SELECTED EXTRACT Block Start

US 5181840 A
An engine compressor comprising an internal combustion engine with a drive shaft; a compressor with a head and a cylinder; and a device for ventilating the head and cylinder, and having: an impeller fitted on to the drive shaft; a housing mounted between the casings of the engine and the compressor, and defining an internal chamber housing the impeller; an inlet formed in a central position of the housing and through which ambient air is drawn; and an outlet formed in the top portion of the housing and through which air is fed to the head and the cylinder.
1. An engine compressor comprising:
an internal combustion engine having a drive shaft extending therefrom;
a compressor portion having a head and a cylinder inside of which a piston is located, the piston being attached to a connecting rod which is mechanically connected to said drive shaft so that the piston can be moved; and
a device for ventilating said head and said cylinder which includes a centrifugal impeller fitted on to said drive shaft located between the engine and the point at which said drive shaft is connected to said connecting rod, a housing installed between a casing of said engine and a casing of said compressor portion, said housing defining an internal ventilating chamber housing said impeller and having at least two holes defined therein so that said drive shaft can pass through the housing, an inlet formed in a central portion of said housing and through which ambient air is drawn into said chamber, and an outlet formed in a top portion of said housing and through which air is fed to said head and said cylinder.
2. An engine compressor as claimed in claim 1, wherein said housing comprises two parallel plates, a first of which is secured to said casing of said engine, and a second of which is secured to said casing of said compressor portion, said plates being integral with each other along bent lateral edges.
3. A engine compressor as claimed in claim 2, wherein said first plate has a circular bottom portion and a first through hole defined therein to receive said drive shaft.
4. An engine compressor as claimed in claim 3, wherein said second plate has a circular bottom portion and a second through hole defined therein through which said drive shaft passes through and which constitutes said inlet.
5. An engine compressor as claimed in claim 4, wherein both said plates have substantially rectangular top portions that extend upwards, and wherein said outlet is defined between top ends of said top portions.
6. An engine compressor as claimed in claim 5, wherein along the top end of said top portion of said second plate, and at said outlet, a number of slots are formed for increasing the size of said outlet and enabling cooling fins on said compressor portion to extend inside said chamber.
7. An engine compressor as claimed in claim 2, wherein between said second plate and said casing of said compressor portion, a predetermined clearance is defined for enabling the passage of ambient air to said inlet.
8. An engine compressor as claimed in claim 1, wherein between said housing and said casing of said engine there is provided a layer of insulating material.

SELECTED EXTRACT Block End
DATA SUPPLIED Block Start

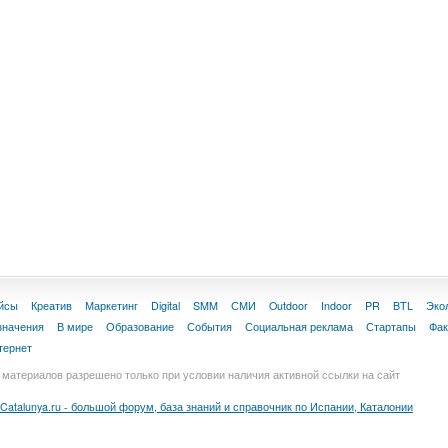
йсы
Креатив
Маркетинг
Digital
SMM
СМИ
Outdoor
Indoor
PR
BTL
Эко
значения
В мире
Образование
События
Социальная реклама
Стартапы
Фа
тернет
материалов разрешено только при условии наличия активной ссылки на сайт
Catalunya.ru - большой форум, база знаний и справочник по Испании, Каталонии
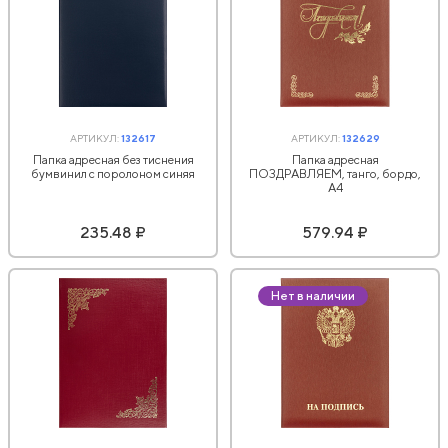
АРТИКУЛ:
132617
АРТИКУЛ:
132629
Папка адресная без тиснения
Папка адресная
бумвинил с поролоном синяя
ПОЗДРАВЛЯЕМ, танго, бордо,
А4
235.48 ₽
579.94 ₽
Нет в наличии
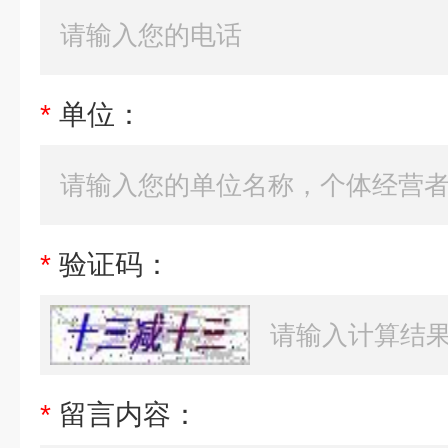
*
单位：
*
验证码：
*
留言内容：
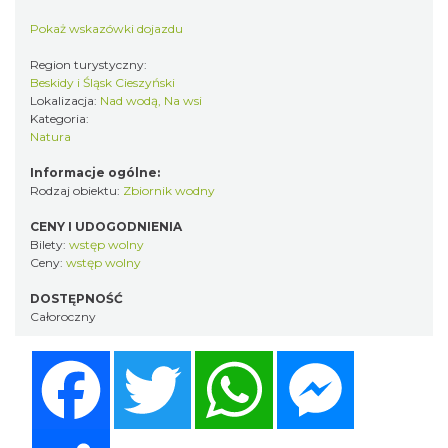
Pokaż wskazówki dojazdu
Region turystyczny:
Beskidy i Śląsk Cieszyński
Lokalizacja:
Nad wodą, Na wsi
Kategoria:
Natura
Informacje ogólne:
Rodzaj obiektu:
Zbiornik wodny
CENY I UDOGODNIENIA
Bilety:
wstęp wolny
Ceny:
wstęp wolny
DOSTĘPNOŚĆ
Całoroczny
Facebook
Twitter
WhatsApp
Messenger
Share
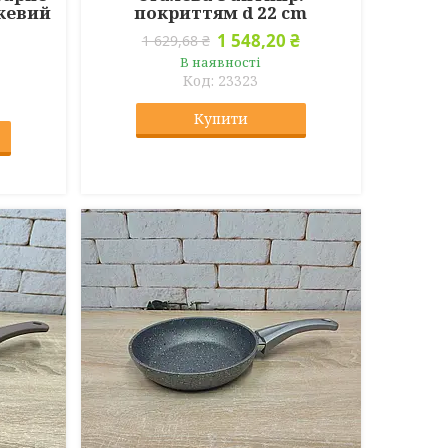
ежевий
покриттям d 22 cm
1 548,20 ₴
1 629,68 ₴
В наявності
23323
Купити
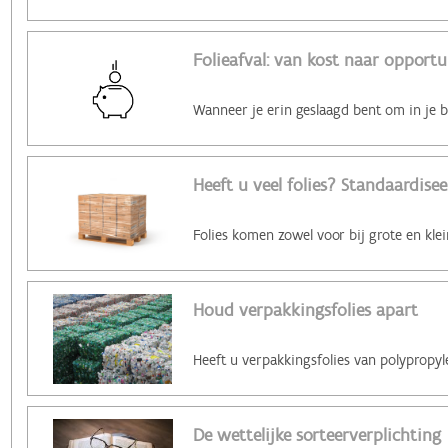
Folieafval: van kost naar opportun
Heeft u veel folies? Standaardisee
Houd verpakkingsfolies apart
De wettelijke sorteerverplichting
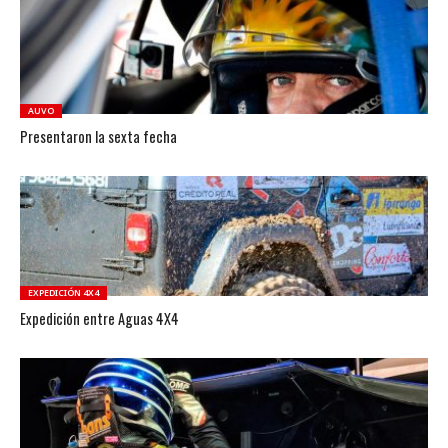
AUVO
Presentaron la sexta fecha
EXPEDICIÓN 4X4
Expedición entre Aguas 4X4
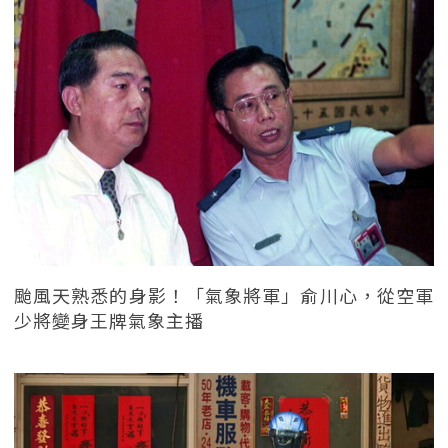
颱風天熟悉的身影！「氣象將軍」俞川心，從空軍
少將變身王牌氣象主播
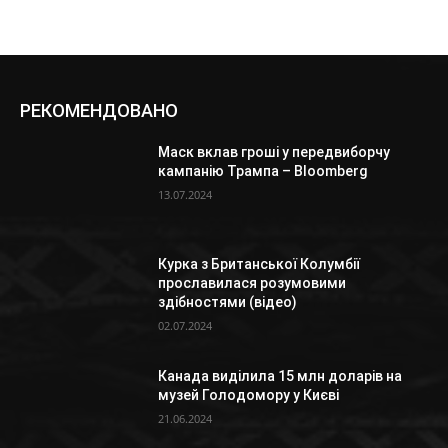
РЕКОМЕНДОВАНО
Маск вклав гроші у передвиборчу
кампанію Трампа – Bloomberg
13.07.2024
Курка з Британської Колумбії
прославилася розумовими
здібностями (відео)
02.07.2024
Канада виділила 15 млн доларів на
музей Голодомору у Києві
21.06.2024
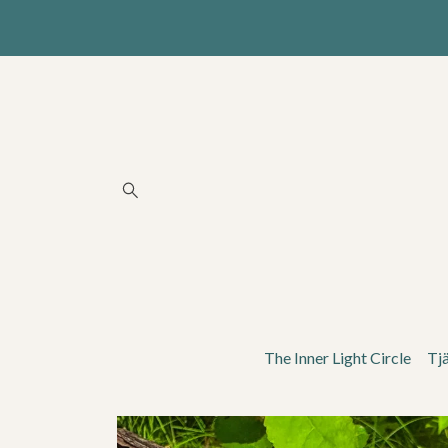
The Inner Light Circle
Tj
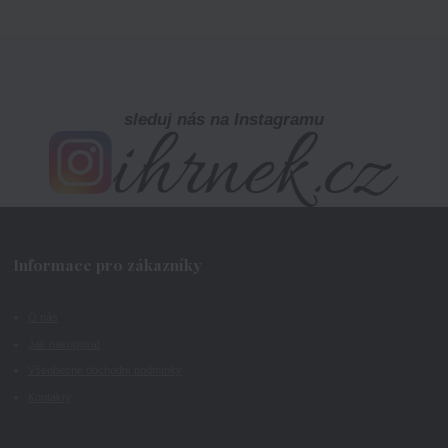
sleduj nás na Instagramu
Informace pro zákazníky
O nás
Jak nakupovat
Všeobecné obchodní podmínky
Kontakty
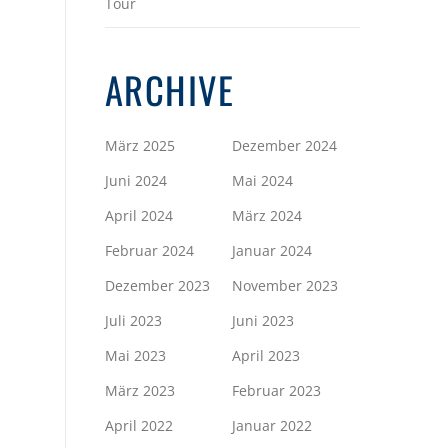
Tour
ARCHIVE
März 2025
Dezember 2024
Juni 2024
Mai 2024
April 2024
März 2024
Februar 2024
Januar 2024
Dezember 2023
November 2023
Juli 2023
Juni 2023
Mai 2023
April 2023
März 2023
Februar 2023
April 2022
Januar 2022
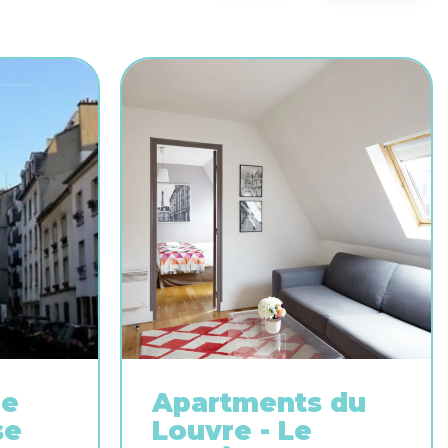
le
Apartments du
se
Louvre - Le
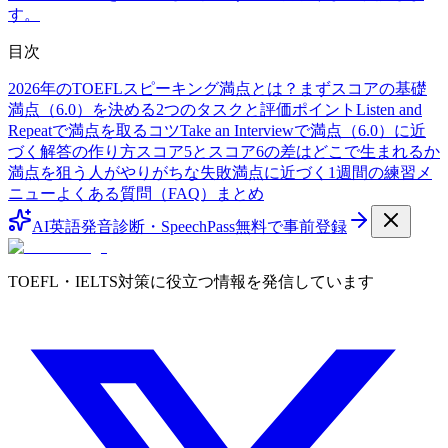
す。
目次
2026年のTOEFLスピーキング満点とは？まずスコアの基礎
満点（6.0）を決める2つのタスクと評価ポイント
Listen and
Repeatで満点を取るコツ
Take an Interviewで満点（6.0）に近
づく解答の作り方
スコア5とスコア6の差はどこで生まれるか
満点を狙う人がやりがちな失敗
満点に近づく1週間の練習メ
ニュー
よくある質問（FAQ）
まとめ
AI英語発音診断・SpeechPass
無料で事前登録
TOEFL・IELTS対策に役立つ情報を発信しています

DATA SUPPLIED Block End

# PROBLEM TO WORK ON:
In the patent text, rewrite the paragraph that begins "An engine compressor comprising an internal combustion engine with a drive shaft" as a short list that keeps its main facts. The lines shown above have no role here.

# TASK RESULT:
The engine compressor consists of:
- an internal combustion engine with a drive shaft
- a compressor with a head and a cylinder
- a device that ventilates the head and cylinder, made up of:
  - an impeller fitted on the drive shaft
  - a housing mounted between the engine and compressor casings, with an internal chamber that holds the impeller
  - an inlet at the center of the housing that draws in ambient air
  - an outlet at the top of the housing that feeds air to the head and cylinder